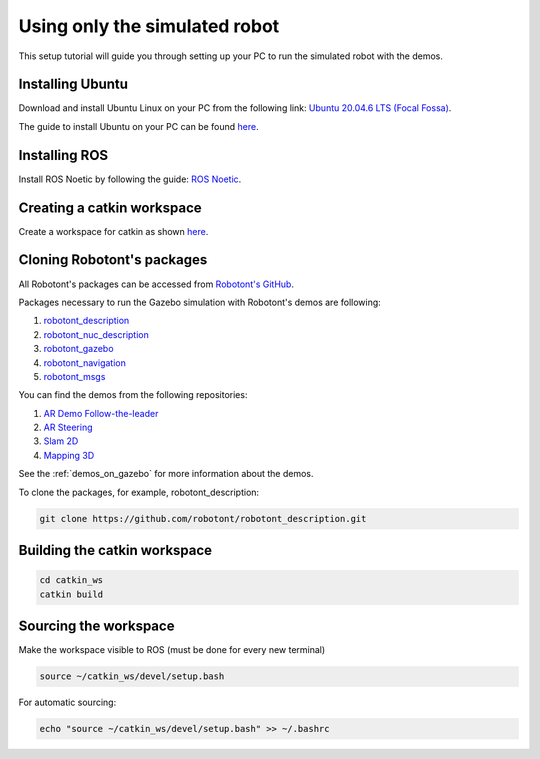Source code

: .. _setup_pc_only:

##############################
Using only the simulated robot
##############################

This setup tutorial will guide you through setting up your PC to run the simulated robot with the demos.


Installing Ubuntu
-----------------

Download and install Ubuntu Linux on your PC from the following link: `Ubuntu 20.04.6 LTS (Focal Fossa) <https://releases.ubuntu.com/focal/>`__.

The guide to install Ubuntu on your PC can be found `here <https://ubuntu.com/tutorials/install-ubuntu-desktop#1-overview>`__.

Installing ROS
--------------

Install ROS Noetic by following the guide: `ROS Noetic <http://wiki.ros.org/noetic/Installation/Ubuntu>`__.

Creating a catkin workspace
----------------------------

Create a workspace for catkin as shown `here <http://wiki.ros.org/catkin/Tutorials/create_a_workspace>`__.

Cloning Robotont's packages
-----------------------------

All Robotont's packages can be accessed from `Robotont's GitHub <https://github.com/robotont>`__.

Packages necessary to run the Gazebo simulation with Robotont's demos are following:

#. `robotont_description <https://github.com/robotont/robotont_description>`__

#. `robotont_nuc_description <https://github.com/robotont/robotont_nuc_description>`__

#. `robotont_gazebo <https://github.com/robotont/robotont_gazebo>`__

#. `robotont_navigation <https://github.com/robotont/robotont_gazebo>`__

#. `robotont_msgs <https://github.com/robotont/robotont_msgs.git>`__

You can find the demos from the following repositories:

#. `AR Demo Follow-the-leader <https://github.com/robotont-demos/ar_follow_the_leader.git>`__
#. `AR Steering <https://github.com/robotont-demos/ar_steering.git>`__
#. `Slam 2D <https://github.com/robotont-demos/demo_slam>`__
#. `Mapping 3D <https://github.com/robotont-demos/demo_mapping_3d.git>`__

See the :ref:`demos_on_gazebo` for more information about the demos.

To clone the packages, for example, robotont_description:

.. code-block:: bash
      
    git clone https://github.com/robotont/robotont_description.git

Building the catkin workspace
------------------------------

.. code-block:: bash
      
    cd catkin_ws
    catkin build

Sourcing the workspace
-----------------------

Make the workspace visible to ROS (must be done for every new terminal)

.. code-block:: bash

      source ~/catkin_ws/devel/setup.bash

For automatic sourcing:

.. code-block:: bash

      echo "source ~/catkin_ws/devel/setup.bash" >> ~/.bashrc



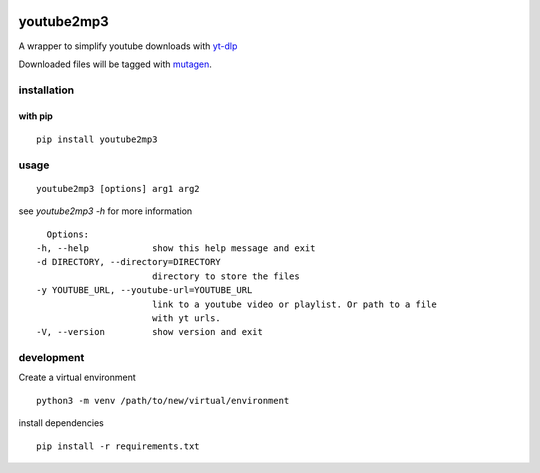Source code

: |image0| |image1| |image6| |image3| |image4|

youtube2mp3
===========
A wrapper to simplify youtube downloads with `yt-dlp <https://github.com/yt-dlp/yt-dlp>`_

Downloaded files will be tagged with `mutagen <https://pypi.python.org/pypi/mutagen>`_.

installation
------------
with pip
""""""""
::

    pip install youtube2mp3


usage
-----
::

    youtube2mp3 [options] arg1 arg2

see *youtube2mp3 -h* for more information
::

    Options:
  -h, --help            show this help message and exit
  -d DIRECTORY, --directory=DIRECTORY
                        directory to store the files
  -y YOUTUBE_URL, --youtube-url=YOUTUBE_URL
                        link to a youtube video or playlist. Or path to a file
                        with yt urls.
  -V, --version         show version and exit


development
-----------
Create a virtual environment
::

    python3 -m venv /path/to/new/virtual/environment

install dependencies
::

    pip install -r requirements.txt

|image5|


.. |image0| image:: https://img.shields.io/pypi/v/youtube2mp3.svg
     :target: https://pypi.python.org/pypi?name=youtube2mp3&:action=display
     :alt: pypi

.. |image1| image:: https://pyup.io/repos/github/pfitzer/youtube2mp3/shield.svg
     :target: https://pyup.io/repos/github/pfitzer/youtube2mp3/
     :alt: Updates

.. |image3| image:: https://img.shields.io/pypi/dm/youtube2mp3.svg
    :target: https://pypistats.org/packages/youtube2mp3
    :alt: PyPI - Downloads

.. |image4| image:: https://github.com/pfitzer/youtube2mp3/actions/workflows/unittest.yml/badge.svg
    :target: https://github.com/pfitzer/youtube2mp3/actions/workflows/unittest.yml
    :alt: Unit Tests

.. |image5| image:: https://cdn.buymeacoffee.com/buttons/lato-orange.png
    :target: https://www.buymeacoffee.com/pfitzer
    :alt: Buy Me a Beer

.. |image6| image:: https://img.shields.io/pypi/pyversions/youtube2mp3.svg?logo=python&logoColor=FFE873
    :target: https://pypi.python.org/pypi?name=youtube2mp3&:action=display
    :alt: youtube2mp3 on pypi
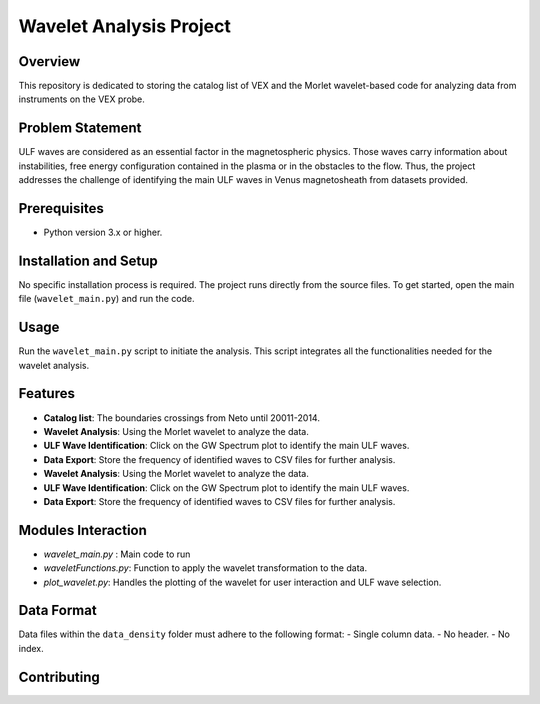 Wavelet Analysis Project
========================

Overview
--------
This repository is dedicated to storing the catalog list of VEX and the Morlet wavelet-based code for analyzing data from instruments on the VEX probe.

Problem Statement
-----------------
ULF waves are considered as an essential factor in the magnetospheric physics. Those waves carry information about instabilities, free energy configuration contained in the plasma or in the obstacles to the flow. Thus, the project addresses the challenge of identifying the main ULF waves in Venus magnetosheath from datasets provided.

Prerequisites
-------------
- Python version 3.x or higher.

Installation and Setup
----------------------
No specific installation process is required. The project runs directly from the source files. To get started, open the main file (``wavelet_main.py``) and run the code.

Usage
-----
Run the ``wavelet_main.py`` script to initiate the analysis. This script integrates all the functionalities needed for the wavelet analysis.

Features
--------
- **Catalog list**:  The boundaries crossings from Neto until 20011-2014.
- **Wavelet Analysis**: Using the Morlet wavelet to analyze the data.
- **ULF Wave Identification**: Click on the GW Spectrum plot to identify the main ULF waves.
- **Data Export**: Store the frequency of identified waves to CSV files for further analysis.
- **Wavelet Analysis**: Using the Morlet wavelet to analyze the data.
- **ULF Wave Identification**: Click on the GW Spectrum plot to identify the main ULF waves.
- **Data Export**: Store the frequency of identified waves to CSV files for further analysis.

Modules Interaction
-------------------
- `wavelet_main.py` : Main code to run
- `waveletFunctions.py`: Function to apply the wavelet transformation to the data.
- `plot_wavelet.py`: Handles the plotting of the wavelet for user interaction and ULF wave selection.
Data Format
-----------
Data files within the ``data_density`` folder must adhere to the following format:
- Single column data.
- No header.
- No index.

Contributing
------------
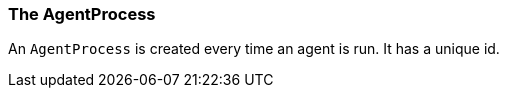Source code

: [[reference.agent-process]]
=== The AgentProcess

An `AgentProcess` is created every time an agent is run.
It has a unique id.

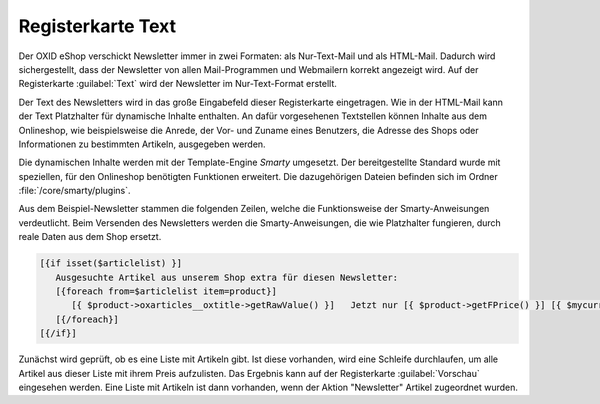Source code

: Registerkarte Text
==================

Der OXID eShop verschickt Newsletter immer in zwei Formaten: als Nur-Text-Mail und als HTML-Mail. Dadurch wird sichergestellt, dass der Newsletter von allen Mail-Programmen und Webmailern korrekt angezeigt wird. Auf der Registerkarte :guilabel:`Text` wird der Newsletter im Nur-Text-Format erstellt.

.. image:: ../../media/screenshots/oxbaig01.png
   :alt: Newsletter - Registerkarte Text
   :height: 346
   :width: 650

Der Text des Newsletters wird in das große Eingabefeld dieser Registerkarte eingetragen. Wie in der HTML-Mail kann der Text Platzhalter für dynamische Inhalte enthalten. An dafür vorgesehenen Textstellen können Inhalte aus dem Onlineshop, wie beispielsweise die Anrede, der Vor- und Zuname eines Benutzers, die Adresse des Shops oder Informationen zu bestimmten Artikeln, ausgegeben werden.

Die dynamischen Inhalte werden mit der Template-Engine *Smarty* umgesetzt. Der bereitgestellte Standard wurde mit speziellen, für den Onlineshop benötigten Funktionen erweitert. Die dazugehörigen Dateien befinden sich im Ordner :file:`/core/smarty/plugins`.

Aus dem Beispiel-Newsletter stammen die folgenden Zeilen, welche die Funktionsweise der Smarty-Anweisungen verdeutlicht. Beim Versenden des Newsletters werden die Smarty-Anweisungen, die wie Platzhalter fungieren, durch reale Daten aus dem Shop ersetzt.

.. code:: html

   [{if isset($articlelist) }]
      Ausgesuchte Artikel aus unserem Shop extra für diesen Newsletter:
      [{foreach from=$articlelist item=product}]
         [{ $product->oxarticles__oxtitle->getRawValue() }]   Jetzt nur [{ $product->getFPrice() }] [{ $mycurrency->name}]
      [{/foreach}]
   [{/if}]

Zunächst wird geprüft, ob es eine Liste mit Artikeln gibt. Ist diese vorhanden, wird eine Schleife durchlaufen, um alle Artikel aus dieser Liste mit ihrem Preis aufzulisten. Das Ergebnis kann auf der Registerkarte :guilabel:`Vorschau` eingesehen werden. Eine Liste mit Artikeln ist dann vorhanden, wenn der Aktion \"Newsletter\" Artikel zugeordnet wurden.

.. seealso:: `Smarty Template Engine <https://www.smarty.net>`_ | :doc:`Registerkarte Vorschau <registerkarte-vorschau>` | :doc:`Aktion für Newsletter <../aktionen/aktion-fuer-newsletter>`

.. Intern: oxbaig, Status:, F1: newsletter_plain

* * *

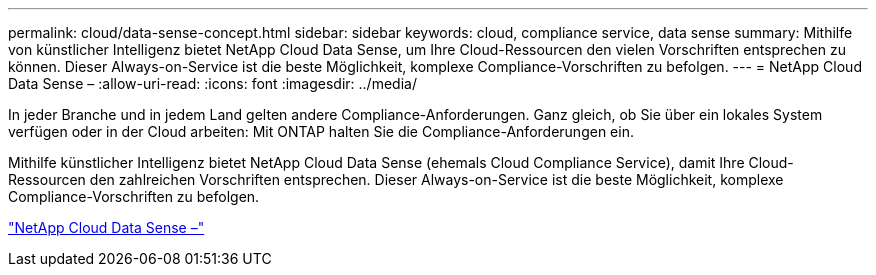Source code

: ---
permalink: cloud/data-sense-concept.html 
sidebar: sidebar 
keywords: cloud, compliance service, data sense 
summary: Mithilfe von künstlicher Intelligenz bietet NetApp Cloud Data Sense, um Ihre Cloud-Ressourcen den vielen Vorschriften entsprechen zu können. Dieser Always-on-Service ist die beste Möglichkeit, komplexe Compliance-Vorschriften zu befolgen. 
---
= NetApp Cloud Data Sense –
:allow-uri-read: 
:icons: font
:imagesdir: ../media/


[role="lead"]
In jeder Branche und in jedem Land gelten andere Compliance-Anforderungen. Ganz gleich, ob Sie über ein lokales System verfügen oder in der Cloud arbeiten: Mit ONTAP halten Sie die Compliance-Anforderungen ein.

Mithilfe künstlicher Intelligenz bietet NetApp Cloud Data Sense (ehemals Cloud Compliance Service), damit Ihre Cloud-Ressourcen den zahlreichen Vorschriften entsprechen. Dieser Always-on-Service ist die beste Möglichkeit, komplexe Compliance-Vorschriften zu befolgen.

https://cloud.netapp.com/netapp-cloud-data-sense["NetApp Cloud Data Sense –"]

» Required work
Please show every line of the material that contains the string "oder".

» Completed task
Der Text des Newsletters wird in das große Eingabefeld dieser Registerkarte eingetragen. Wie in der HTML-Mail kann der Text Platzhalter für dynamische Inhalte enthalten. An dafür vorgesehenen Textstellen können Inhalte aus dem Onlineshop, wie beispielsweise die Anrede, der Vor- und Zuname eines Benutzers, die Adresse des Shops oder Informationen zu bestimmten Artikeln, ausgegeben werden.
In jeder Branche und in jedem Land gelten andere Compliance-Anforderungen. Ganz gleich, ob Sie über ein lokales System verfügen oder in der Cloud arbeiten: Mit ONTAP halten Sie die Compliance-Anforderungen ein.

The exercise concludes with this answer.